Finalement, cette mission va rentrer dans la liste des boulots les plus compliqués que Jin ai put réaliser. Garder des enfants donc; avec les chasses à l'homme, des personnes disparues, des fugues, des combats contre un ours, un dangereux qui manipule les ombres et même un géant... Oui, Jin n'a pas la moindre idée de comment s'occuper de ces démons qui n'ont pas même encore l'âge de la maturité. Et les conséquences vont vite traduire cette incompétence. Les enfants ont disparu, et ça ne signe que le début des agacements. En cercle, les quatre hommes s'estoquent l'un à l'autre pour tenter de donner raison à son parti mais ça sera Eivar qui va imposer un cessez-le-feu. Le châtieur prendra quelques secondes pour écouter son collègue et bien sur acquiesce d'un timide signe de tête, mais coopératif.
- Y'a du pognon à la clé ouais. En route.
Lorsque le blondinet fait mention du petit garçon, Jin ne remarque que maintenant l'existence de ce dernier. Il lève un sourcil et tangue sa tête dans sa direction. Évidemment l'enfant se cache davantage en couvrant sa tête avec le manteau de l'aventurier qui lui-même montrera une expression d'impuissance. Sans doute que cela doit faire un moment qu'il est greffé au jeune homme. Sur les derniers dires d'Eivar, un calme plane entre les quatre nounous. Réfléchissant à comment procéder. Jin mise sur le petit comme aux conseils de son collègue et s'accroupit à son niveau. Le petit garçon s'écarte davantage, avec la main qui tient celle de son gardien aux cheveux Blond. Jin soupir devinant déjà un potentiel échec, roule les yeux vers le ciel et se racle la gorge, avant de parler par dépit.
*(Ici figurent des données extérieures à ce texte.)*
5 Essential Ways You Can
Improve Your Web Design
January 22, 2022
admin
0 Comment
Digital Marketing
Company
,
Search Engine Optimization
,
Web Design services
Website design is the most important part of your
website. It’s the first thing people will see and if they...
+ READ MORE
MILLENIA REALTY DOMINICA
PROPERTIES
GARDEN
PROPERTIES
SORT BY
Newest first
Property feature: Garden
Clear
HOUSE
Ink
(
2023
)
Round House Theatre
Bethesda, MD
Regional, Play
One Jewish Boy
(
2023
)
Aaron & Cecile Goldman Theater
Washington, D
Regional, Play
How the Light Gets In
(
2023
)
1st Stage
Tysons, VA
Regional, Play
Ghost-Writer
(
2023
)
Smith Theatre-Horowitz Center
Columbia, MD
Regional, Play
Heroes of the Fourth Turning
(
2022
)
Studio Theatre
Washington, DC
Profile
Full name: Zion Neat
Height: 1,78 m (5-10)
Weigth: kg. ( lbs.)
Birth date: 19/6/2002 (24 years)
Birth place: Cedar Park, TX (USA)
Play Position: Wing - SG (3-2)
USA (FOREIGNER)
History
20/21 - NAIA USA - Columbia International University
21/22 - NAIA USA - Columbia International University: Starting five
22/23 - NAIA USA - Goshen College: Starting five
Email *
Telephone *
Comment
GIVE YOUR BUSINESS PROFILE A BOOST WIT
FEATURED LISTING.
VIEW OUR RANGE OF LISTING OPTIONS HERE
- Eh, gamin. T'arriverai à nous dire où elles sont partit?
- ...
- Tu sais, il est possible qu'elles court un grave danger.
- ...
Jin cherche de l'aide en regardant son partenaire, impuissant également, tandis que le couple ne peut s'empêcher de glousser, moqueurs à l'intervention laborieuse du chasseur de primes. Mais que voulez-vous ? Il est formé pour intimider, interroger et envoyer des criminels en prison contre des cristaux. En rien dans ce que lui a appris son mentor comportait une quelconque attitude à avoir avec les enfants, ni avec qui que ce soit finalement. Son enfance? Jin était un véritable démon qui passait son temps à se battre et brûler les poubelles du quartier, autant dire qu'il est a cours de support maintenant. Mais une idée lui vient a ce moment-là. Enfin, le spectacle auquel il a assisté précédemment. Oui, les enfants aiment les spectacles. Il tend la main vers le jeune garçon et une flamme aussi ronde qu'une balle flotte au-dessus de sa paume. Eivar fronce les sourcils mais Jin lui répondra d'un clin d'oeil, alors que le garçon est hypnotisé par le phénomène lumineux, chaleureux et dansant sans mordre toutefois la peau de son hôte.
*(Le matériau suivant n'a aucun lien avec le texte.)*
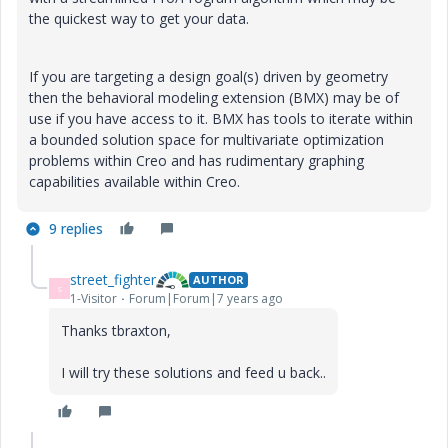
the quickest way to get your data.
If you are targeting a design goal(s) driven by geometry
then the behavioral modeling extension (BMX) may be of
use if you have access to it. BMX has tools to iterate within
a bounded solution space for multivariate optimization
problems within Creo and has rudimentary graphing
capabilities available within Creo.
9 replies
street_fighter
AUTHOR
S
1-Visitor
Forum|Forum|7 years ago
Thanks tbraxton,
I will try these solutions and feed u back..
- C'est Lunar et Solaire qui sont dans un bateau. Le bateau prend feu, et il n'y a qu'une seule bouée. Qui va la prendre?
- Euh...
- "On s'en fout."
Il étouffe la flamme en fermant le poing qui le fit sursauter. Puis quelques secondes plus tard, le garçon s'esclaffe de rire sous le regard désapprobateur des personnes mentionnées dans l'histoire racontée par l'aventurier. Il se redressa vers le binôme et fit d'un sourire carnassier en guise de réponse. Eivar tant qu'à lui se tourne à nouveau vers son dernier protégé.
- Tu arriverai à nous dire où elles sont partit?
Il répondit timidement d'un signe de tête et pointe dans la direction du sud. Jin emboîte le pas.
- Allez, on y va. Tiens bien le gamin surtout.
Le petit groupe suit et entame une marche à travers la foule dans la direction donnée. Tout va reposer sur l’honnêteté d'un petit garçon, mais c'est tout ce qu'ils avaient, pour l'instant.